Laura quickly reached with one hand under the desktop, where Tiberius knew there was a “white noise” button, an unimaginable luxury that only members of the government had the right to own. But the rector of a university was a position no less important than a state worker; after all, what could be more significant than shaping the minds and attitudes of the young generation, the pillar upon which the superpower stood?

“Two items of news,” she said, raising her eyebrows gravely.

“Start with the good news.”

“Why do you think there’s good news? We’ve come up with a program to select one graduating student each year from each of the eleven academic departments, through a competition, and send them on a one-week excursion to one of the old cities. Please, close your mouth, that’s not the whole story. They have to be accompanied by the head of the history department, in other words, you. There will be a base of operations, fully-equipped with everything you might need. You’ll go out into the city only to explore…”

“Laura. You want me to be a babysitter to ten greenhorns for an entire week?”

“Eleven. The best students of the university. Questions?

“Only one. Why?!”

“The government wants future specialists to be able to extract fresh ideas from the rotting foundations of the past. And at the same time, they’ll learn just how miserable that past was.”

“Aha, that’s why…”

“Fine, I’ll be completely frank. They wanted to shut down the history department. Something like, a two-week history course in the primary school would be enough. Yes, that’s right, now stop imitating an crocodile that’s trying to swallow the Egyptian sun. If you only knew what I had to do in order to get this project approved, and also to find the money for it.
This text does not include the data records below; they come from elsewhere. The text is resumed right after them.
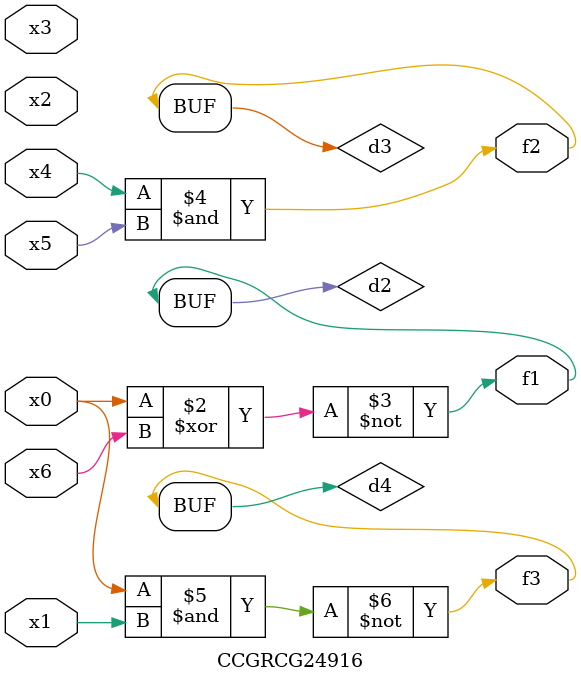
<source format=v>
module CCGRCG24916(
	input x0, x1, x2, x3, x4, x5, x6,
	output f1, f2, f3
);

	wire d1, d2, d3, d4;

	nor (d1, x0);
	xnor (d2, x0, x6);
	and (d3, x4, x5);
	nand (d4, x0, x1);
	assign f1 = d2;
	assign f2 = d3;
	assign f3 = d4;
endmodule

</source>
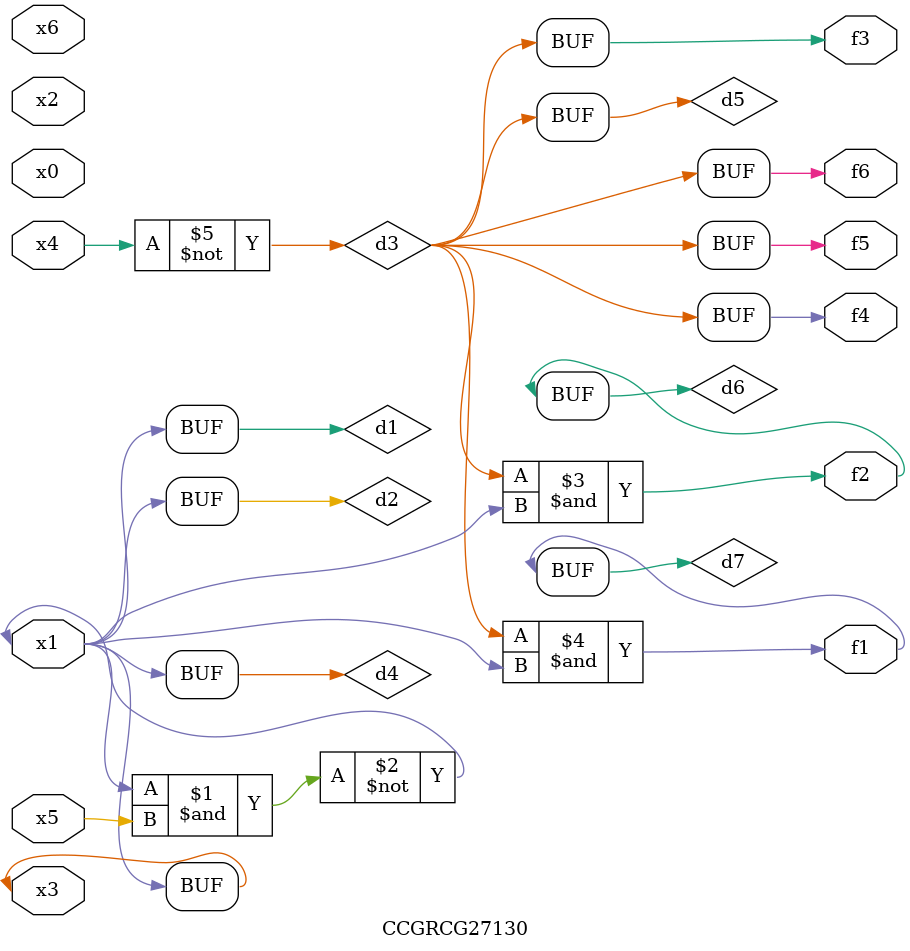
<source format=v>
module CCGRCG27130(
	input x0, x1, x2, x3, x4, x5, x6,
	output f1, f2, f3, f4, f5, f6
);

	wire d1, d2, d3, d4, d5, d6, d7;

	buf (d1, x1, x3);
	nand (d2, x1, x5);
	not (d3, x4);
	buf (d4, d1, d2);
	buf (d5, d3);
	and (d6, d3, d4);
	and (d7, d3, d4);
	assign f1 = d7;
	assign f2 = d6;
	assign f3 = d5;
	assign f4 = d5;
	assign f5 = d5;
	assign f6 = d5;
endmodule

</source>
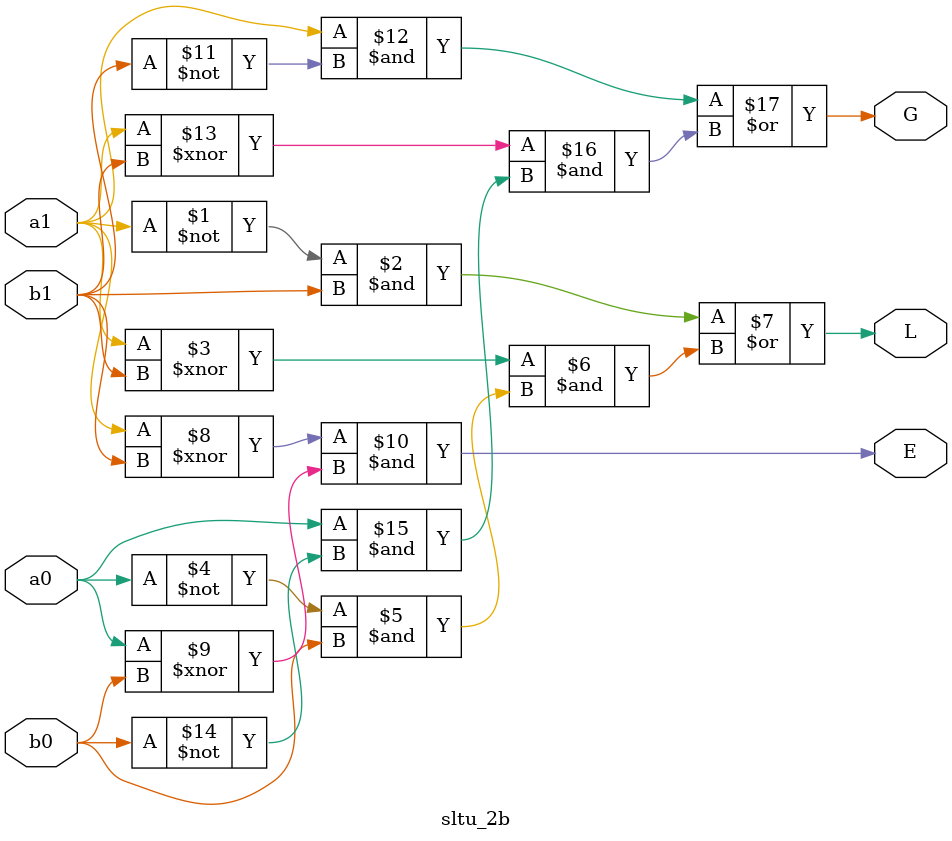
<source format=sv>
module sltu_2b (G,E,L,a1,a0,b1,b0);
    input logic a1,a0,b1,b0 ;
	output logic  G,E,L;

	assign L = (~a1& b1) | ((a1 ~^ b1)&(~a0 & b0)); // A  less than B 
	assign E = (a1 ~^ b1)&(a0 ~^ b0);                   // A  equal B 
	assign G = (a1& ~b1) | ((a1 ~^ b1)&(a0 & ~b0)); // A greater than B

endmodule 

</source>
But tell me,” she said, anxiously looking him straight in the eye, “don’t you want to see for yourself what you’ve been reading so much about?”

She stopped, then quietly added, “I was able to convince Him. And He gave the money for it.”

At that point Tiberius realized that he had no choice. If the project was being sponsored by the emperor himself, then of course neither Laura nor he could jump off this train until it had successfully reached its destination. But he was interested in another thing.

“Laura, that means you saw Him?”

“Yes,” she answered, reluctantly.

“Then you know what He looks like…”

“Yes, I do. But of course I can’t discuss it.”

“But don’t you think it a bit strange that in our modern era, when it’s acceptable to announce every single step you take to the entire world, that a figure such as the emperor is so cautious about hiding his name and image? A strange approach to PR, don’t you think?”

“Does this surprise you?” Laura said, squinting at him mockingly. “You’re a historian. Try and think of a single PR move, as you put it, like this one. There’s never been one.”

“Well, then,” he chuckled, his head still spinning from the unexpected news, “as an old and shabby wolf like myself once said, ‘We accept the fight.’” [a classic line from the Russian animated film Mowgli, adapted from Rudyard Kipling’s The Jungle Book]

The awkward pause was broken by the quiet but relentless ringing of Laura’s smartphone. She glanced at it, nodded, and then turned off the sound.

“Martha?” asked Tiberius, trying to imbue his voice with an uncharacteristic delicacy.

Laura nodded, upset.

“You had another fight?”

“Not exactly, it’s just…”

“That means you did have a fight,” Tiberius said, looking at her point-blank. “Are you going to renew the marriage license?”

“Probably not.”

She nervously drummed her fingers on the table.

“But you’ve been together for four years! It’s so rare these days that anyone renews their marriage even once, and you’ve done it three times!”

“Let’s talk about you,” she exhaled, eager to change the unpleasant topic of conversation. “Tiberius, there are rumors…”

He burst out laughing. “You don’t say!! What rumors? That I’m a sadist and a pervert? Maybe even a secret heterosexual?”